▸ Problem requirements
If a line in the listing includes the word "employment", copy it out.
**********
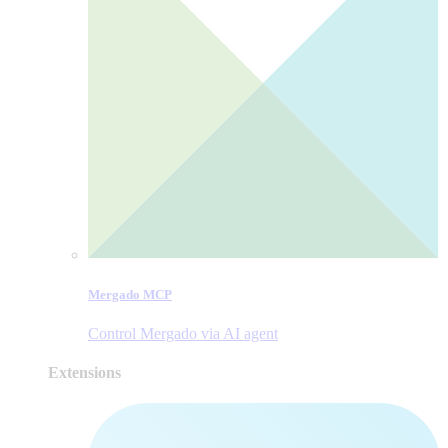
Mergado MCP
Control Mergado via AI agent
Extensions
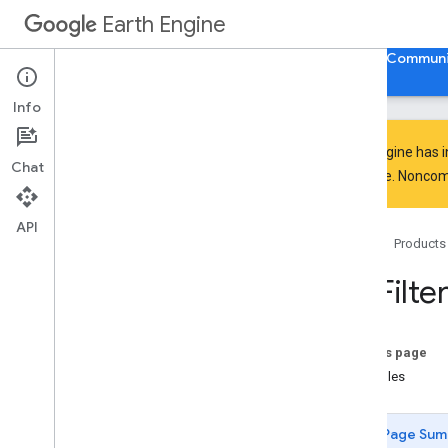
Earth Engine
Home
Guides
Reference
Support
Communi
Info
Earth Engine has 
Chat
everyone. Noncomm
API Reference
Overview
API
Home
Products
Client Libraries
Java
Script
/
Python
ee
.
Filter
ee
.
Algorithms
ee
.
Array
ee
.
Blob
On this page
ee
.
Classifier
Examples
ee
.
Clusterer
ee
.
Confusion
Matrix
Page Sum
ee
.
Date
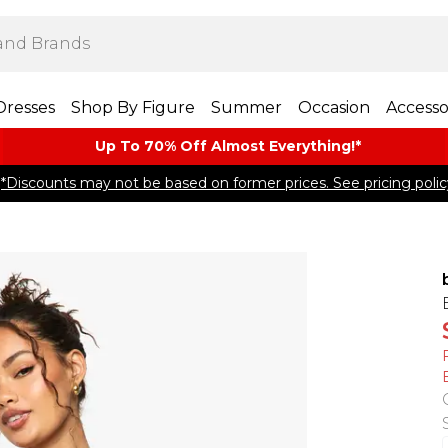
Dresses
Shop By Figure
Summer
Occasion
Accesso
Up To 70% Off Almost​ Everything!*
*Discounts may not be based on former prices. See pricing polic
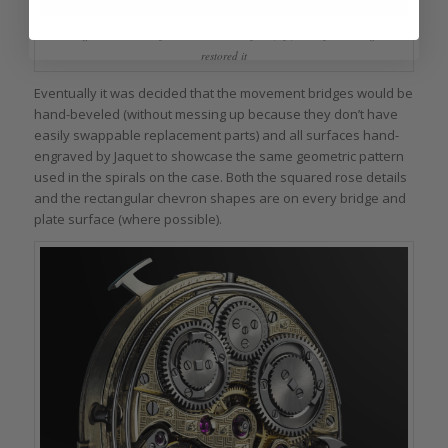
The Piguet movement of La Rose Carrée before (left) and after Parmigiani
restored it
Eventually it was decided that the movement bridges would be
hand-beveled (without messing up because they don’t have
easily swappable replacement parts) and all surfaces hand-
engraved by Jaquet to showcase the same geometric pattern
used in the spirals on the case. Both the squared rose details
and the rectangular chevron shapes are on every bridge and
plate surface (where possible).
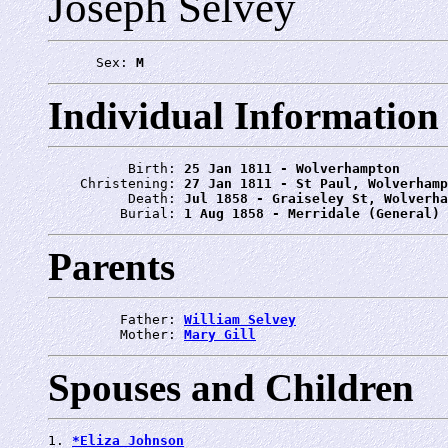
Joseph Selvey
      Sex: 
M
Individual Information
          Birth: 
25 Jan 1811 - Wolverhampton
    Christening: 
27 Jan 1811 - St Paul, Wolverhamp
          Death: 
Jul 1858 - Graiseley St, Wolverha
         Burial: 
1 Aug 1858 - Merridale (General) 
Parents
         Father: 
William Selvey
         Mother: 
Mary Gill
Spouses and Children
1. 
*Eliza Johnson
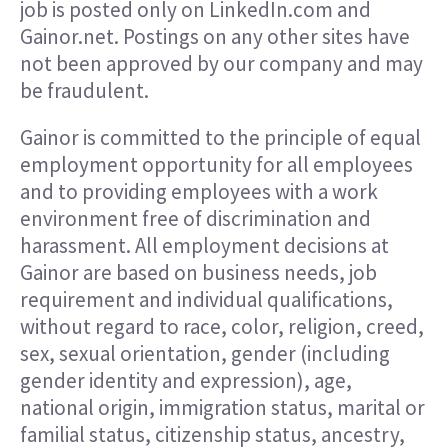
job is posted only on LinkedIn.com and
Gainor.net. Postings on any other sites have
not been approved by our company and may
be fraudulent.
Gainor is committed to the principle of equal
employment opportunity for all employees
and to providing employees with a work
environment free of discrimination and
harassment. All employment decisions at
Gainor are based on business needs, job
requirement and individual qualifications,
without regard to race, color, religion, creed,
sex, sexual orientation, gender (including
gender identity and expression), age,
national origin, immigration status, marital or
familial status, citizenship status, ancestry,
**********
▸ Solution to the problem
employment opportunity for all employees
harassment. All employment decisions at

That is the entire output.